So what people would do? The book explains the theory of persistence hunting, where people in group chose an target, for example, an antelope, hunt after it and separate it from its pack, and run after it until the animal drops dead due to tiredness and overheating. At the first, the antelope would run fast and it will be very successful, however, people would not give up running after it. Animal body cannot sweat like humans do, and at some point after a long run and chasing, animal would stop as it body gets overheated. Thats where the running group of people would circle it.

In sum, long-distance running was humans’ evolutionary advantage. But then, if it is so, the book asks, why do most people hate running and got injured all the time?

Here comes the second part of the book’s argument — modern running shoes inhibit people’s ability to run naturally and caus all kinds of injures. Historically, people run barefoot. Even these days, people living in farthest points on the Earth still walk and run barefoot. As running was essential for hunting and surviving, human leg's surface evolved into sensitivity touchscreen that can feel and analyze the surface it was running on. The trick is that your feet is very strong or that its sole is unbreakable by any surface. The trick is that when you run barefoot, you feel the surface you are running on better and this pushes to adjust your run accordingly to avoid injuries. In contrast, when you run in your huge Nikes or Rebooks or Pumas with thick spongy sole, you do not really differentiate between rocks, grass, asphalt or any other surface. It is like swiping your smartphone with gloves on — it just does not work. Although shoes indeed provide protection, they overprotect legs to the extent that we fully gave up control over our run and stop adjusting our feet movements under different surface.

There is really no magic or superpower character to this argument. Try walking and then running barefoot on city asphalt and you will see how cautious and easy touching your legs become. If you run on asphalt the same way as you run in your puffy running shoes — it will hurt damn much. I know, I tried. In short, barefoot running was there forever, and running shoes appeared only in late 1960s. Since you do not feel surface, you plunge you feet to the ground and all the pressure and weight power that you pushed to the ground hits back at you. That is the cause of all injuries.

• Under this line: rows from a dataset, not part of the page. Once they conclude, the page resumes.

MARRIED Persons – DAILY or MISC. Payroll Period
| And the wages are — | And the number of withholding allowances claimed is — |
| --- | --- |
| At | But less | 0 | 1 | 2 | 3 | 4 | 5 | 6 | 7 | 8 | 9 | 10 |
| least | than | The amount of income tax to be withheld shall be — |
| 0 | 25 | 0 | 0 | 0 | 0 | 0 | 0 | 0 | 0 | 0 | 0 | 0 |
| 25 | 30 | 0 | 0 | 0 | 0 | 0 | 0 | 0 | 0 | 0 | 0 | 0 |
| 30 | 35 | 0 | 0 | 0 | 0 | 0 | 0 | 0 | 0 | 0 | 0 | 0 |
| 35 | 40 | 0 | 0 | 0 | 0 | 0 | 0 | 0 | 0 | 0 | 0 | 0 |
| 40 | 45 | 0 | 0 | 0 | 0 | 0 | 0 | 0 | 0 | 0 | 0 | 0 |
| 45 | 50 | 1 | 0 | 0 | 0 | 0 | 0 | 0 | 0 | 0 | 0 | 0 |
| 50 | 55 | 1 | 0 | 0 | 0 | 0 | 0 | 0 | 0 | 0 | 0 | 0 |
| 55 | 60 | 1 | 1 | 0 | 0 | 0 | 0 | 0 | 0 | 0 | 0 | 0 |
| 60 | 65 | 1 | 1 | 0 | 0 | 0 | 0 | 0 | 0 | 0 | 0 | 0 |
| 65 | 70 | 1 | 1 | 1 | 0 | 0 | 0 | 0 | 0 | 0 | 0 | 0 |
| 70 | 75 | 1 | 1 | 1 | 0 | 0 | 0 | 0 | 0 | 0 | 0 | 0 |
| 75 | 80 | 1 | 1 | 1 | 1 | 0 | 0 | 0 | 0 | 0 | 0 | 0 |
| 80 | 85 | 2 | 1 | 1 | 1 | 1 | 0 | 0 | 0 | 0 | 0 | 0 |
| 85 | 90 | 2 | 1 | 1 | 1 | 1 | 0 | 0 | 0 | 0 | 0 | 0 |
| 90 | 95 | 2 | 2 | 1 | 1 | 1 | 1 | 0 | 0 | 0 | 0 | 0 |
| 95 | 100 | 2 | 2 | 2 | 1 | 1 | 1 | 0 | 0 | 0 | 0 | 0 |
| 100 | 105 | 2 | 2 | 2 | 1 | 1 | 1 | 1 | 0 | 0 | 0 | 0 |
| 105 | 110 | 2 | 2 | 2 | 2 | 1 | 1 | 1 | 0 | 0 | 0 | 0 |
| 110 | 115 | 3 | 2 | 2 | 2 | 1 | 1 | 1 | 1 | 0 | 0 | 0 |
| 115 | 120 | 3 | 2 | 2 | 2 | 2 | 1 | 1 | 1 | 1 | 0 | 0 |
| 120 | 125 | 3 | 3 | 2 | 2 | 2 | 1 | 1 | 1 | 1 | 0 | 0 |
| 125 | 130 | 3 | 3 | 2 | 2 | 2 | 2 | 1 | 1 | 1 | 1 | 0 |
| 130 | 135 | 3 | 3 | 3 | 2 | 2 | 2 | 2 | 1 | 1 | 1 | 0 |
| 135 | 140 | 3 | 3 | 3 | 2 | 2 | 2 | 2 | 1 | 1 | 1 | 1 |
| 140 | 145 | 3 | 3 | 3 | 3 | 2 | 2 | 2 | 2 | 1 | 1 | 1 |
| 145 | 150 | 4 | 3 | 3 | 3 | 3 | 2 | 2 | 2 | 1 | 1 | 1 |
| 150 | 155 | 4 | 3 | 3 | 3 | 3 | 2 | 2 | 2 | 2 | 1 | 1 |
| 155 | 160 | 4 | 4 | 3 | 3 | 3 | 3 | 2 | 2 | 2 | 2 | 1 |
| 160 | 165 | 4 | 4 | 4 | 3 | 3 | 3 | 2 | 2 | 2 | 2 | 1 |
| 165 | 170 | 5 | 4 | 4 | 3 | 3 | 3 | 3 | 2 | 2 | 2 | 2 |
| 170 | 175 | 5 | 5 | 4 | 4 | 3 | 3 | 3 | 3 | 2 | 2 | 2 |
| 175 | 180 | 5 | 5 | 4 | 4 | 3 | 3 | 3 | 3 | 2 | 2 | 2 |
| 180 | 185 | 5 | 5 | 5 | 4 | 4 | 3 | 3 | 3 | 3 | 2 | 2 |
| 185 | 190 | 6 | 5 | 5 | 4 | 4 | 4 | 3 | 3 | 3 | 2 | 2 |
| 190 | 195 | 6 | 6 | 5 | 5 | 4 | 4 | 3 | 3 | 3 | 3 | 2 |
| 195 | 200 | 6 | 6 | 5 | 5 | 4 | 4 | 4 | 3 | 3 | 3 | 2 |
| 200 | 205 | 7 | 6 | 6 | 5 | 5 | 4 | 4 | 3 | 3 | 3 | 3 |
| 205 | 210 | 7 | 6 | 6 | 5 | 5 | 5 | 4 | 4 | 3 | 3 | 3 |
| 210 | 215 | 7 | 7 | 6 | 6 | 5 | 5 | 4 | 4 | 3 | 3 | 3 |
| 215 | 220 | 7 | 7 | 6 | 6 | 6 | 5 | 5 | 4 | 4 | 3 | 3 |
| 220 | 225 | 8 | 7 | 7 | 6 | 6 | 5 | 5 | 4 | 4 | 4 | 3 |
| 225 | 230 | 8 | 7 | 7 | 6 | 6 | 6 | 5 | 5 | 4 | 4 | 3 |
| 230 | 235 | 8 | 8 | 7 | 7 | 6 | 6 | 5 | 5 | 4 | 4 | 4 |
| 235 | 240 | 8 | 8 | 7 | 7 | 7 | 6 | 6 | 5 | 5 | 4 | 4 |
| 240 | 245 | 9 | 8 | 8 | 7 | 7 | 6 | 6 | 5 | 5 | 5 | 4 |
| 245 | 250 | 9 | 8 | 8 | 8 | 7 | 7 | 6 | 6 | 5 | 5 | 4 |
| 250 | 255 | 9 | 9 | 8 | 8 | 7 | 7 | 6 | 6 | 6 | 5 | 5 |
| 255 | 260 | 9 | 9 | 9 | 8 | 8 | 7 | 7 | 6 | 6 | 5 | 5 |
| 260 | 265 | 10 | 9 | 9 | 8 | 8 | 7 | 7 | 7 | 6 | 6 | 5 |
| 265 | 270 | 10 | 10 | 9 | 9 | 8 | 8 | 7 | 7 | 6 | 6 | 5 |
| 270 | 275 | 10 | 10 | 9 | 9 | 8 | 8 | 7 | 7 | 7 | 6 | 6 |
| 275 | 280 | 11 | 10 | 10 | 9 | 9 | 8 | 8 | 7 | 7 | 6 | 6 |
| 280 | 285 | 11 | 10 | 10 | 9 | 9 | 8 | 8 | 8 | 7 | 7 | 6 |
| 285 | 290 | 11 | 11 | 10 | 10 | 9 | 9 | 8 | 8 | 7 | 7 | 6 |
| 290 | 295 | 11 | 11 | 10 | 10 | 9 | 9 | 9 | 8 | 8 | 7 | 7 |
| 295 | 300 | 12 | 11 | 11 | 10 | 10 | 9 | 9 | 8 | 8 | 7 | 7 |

I hope I was able to get on the basics of the argument of the book, but there is much more. There is really no dogmatic or moral argumentation that shoes are bad and corporations that sell them do not know what they do. Rather there is an interesting and catching story-telling with the plot and main characters that develop these arguments into easy to follow narrative.

This book did not teach me any running technique. It did not teach how to run for long and do not get tired. There is no special secrets it holds that will help you to become a super runner. Rather, it changed my perspective toward running. I would even say, it taught a philosophy of running, something I did not think about before. I learned to be woke and present during my run and pay attention to my legs, body and mind. I learned not get drawn away in music during the run as I often do, but be here and now. Its not about immediately taking off my shoes and starting running barefoot. Rather, its about being attentive to legs and feel and understand surfaces better.

Finally, the book emphasizes the need to enjoy running and do not make it a hustle or a burden or just a check-point in your fitness program. My favorite quote is the one that I always remember at the start of each run:

“Think Easy, Light, Smooth, and Fast. You start with easy, because if that’s all you get, that’s not so bad. Then work on light. Make it effortless, like you don’t give a shit how high the hill is or how far you’ve got to go. When you practiced that so long that you forget you’re practicing, you work on making it smooooooth. You won’t have to worry about last one — you get those three, and you’ll be fast.”